I/ Le pétrole, une activité pionnière et toujours prépondérante dans le Royaume
En 2023, l’Arabie saoudite, au travers d’Aramco, est resté l’un des plus grands producteurs mondiaux de pétrole brut avec une production moyenne de 9 millions de barils par jour (M bpj), contre 10,57 M bpj en 2022. Cette forte baisse est due aux coupes de production entamées par les pays membres de l’OPEP+ depuis octobre 2022. L’Arabie dispose en effet d’une capacité de production maximale de 12 M bpj mais en produit désormais 3 millions de moins (cf. Annexe 1).
En 2022, Aramco s’était lancé dans un vaste chantier d’augmentation de sa capacité maximale de production afin d’atteindre 13 M bpj. Pour y parvenir, la société avait prévu d’investir entre 45 et 55 Md USD pour l’année 2023, contre 37,6 Md USD en 2022. Le ministère de l’Energie a toutefois mis un coup d’arrêt à ce projet d’expansion en janvier dernier et Aramco avait annoncé avoir reçu une directive lui demandant de maintenir sa capacité maximale de production à 12 M bpj. Par ailleurs, dans son rapport annuel de 2023, les dépenses d’investissement d’Aramco s’étaient établies à 42,2 Md USD, en-dessous des prévisions initiales. Pour l’année 2024, l’entreprise a annoncé vouloir investir entre 48 et 58 Md USD.
Malgré cela, les activités pétrolières du groupe restent conséquentes avec une présence sur l’ensemble de la chaîne de la valeur. Sur l’amont (exploration et production), les principaux champs sont situés sur la côte Est (cf. Annexe 2) et l’Arabie déclare disposer du plus grand champ terrestre au monde, celui de Ghawar, qui produit chaque jour près de 4 millions de barils ; ainsi que du principal champ offshore, celui de Safaniyah, d’une capacité de production d’1,2 M bpj. Ce pétrole brut est acheminé par un vaste réseau d’oléoducs (cf. Annexe 3) vers de multiples installations où ils sont transformés en produits raffinés et pétrochimiques, ou vers des terminaux d’exportation. Le pays exporte majoritairement vers l’Asie[2] et dispose de points de livraison stratégiques à Rotterdam (Pays-Bas), Sidi Kerir (Egypte), Okinawa et Kiire (Japon), ainsi qu’à Ulsan (Corée du Sud).
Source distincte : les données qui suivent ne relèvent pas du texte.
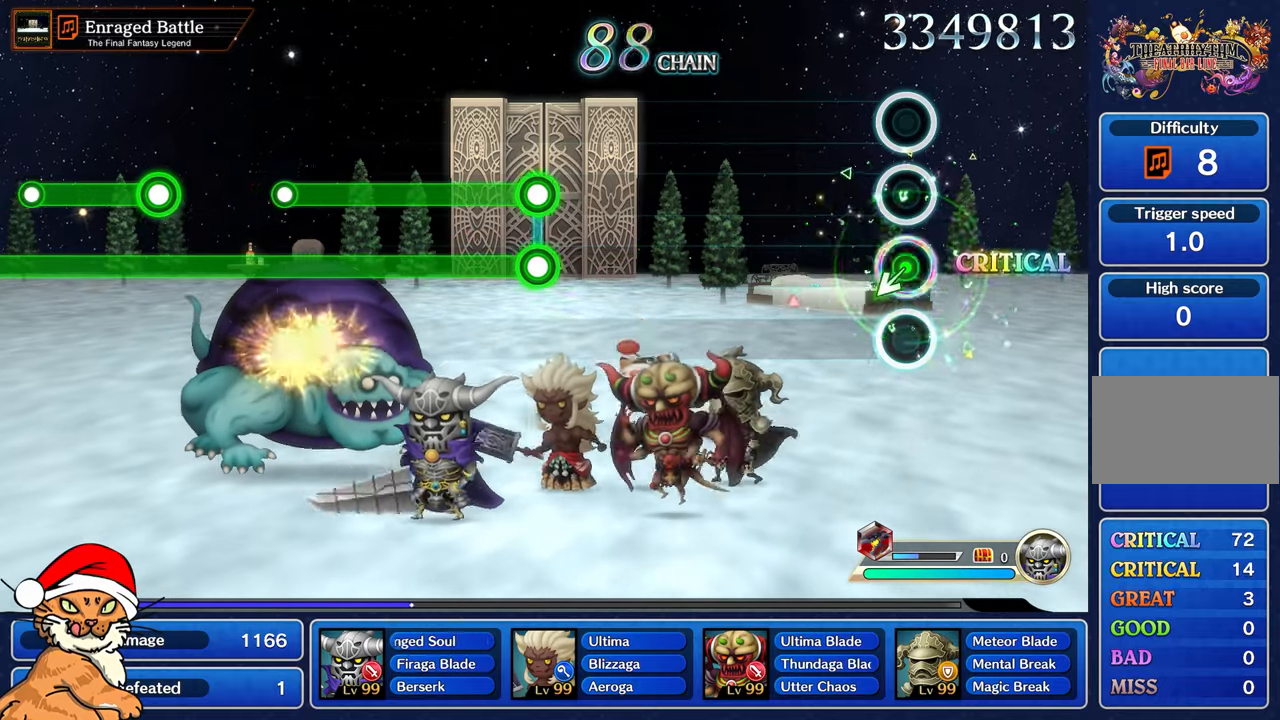
{"buttons": [], "left_stick": "center", "right_stick": "center", "events": [[17, "left_stick", "left"], [133, "R1", "up"], [150, "left_stick", "center"]]}
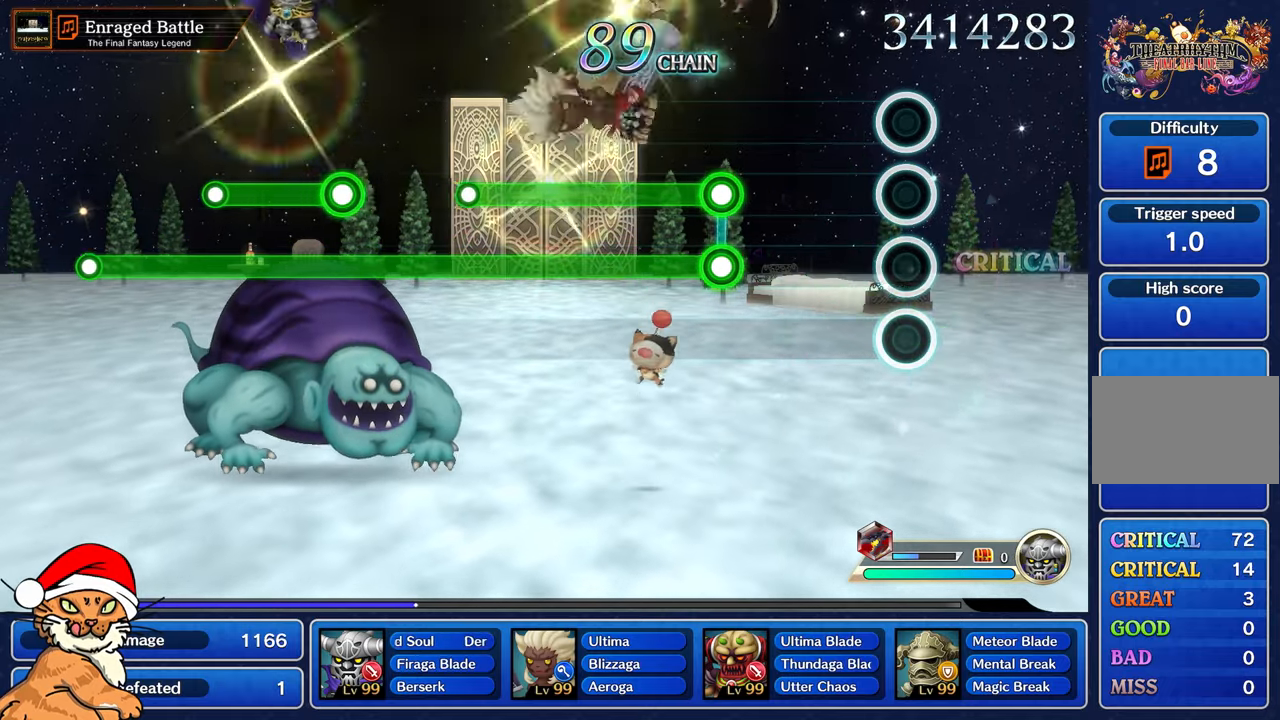
{"buttons": [], "left_stick": "center", "right_stick": "center", "events": []}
Aramco produit essentiellement cinq références de brut : Arabian Super Light, Arabian Extra Light, Arabian Light, Arabian Medium et Arabian Heavy. En 2023, l'Arabian Super Light, l'Arabian Extra Light et l'Arabian Light représentaient environ 68 % de la production totale d’Aramco. Ces variétés de brut sont compatibles avec la plupart des raffineries et sont classés parmi les produits de qualités supérieures à l’échelle mondiale. Toujours en 2023, le secteur aval d’Aramco était le principal client de cette production (47 %), le reste étant vendus à des clients tiers nationaux et internationaux.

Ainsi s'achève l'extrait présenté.